[Stored items]
>>>
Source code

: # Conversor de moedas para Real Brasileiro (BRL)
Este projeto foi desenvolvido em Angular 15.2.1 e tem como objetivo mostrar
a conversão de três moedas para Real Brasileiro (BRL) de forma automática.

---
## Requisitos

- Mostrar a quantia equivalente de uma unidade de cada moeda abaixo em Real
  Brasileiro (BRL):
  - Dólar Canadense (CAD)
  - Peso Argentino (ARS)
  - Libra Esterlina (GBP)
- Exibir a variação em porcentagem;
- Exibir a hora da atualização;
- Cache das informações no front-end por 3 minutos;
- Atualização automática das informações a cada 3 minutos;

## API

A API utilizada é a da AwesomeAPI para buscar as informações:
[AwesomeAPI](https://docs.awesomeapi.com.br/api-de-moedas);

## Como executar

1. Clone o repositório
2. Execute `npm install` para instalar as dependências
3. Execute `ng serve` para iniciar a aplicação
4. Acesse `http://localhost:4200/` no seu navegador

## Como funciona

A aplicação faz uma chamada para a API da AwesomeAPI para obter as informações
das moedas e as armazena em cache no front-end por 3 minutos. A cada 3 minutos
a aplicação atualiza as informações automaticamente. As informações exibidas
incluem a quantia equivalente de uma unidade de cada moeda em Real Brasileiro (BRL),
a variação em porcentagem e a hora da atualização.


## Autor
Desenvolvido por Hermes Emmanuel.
<<<
§ **ABOUT THIS EXERCISE**: Beginning at the top of the entries above, output each line exactly, and end with the line in which "- Cache das" appears.

§ **ANSWER SECTION**:
Source code

: # Conversor de moedas para Real Brasileiro (BRL)
Este projeto foi desenvolvido em Angular 15.2.1 e tem como objetivo mostrar
a conversão de três moedas para Real Brasileiro (BRL) de forma automática.

---
## Requisitos

- Mostrar a quantia equivalente de uma unidade de cada moeda abaixo em Real
  Brasileiro (BRL):
  - Dólar Canadense (CAD)
  - Peso Argentino (ARS)
  - Libra Esterlina (GBP)
- Exibir a variação em porcentagem;
- Exibir a hora da atualização;
- Cache das informações no front-end por 3 minutos;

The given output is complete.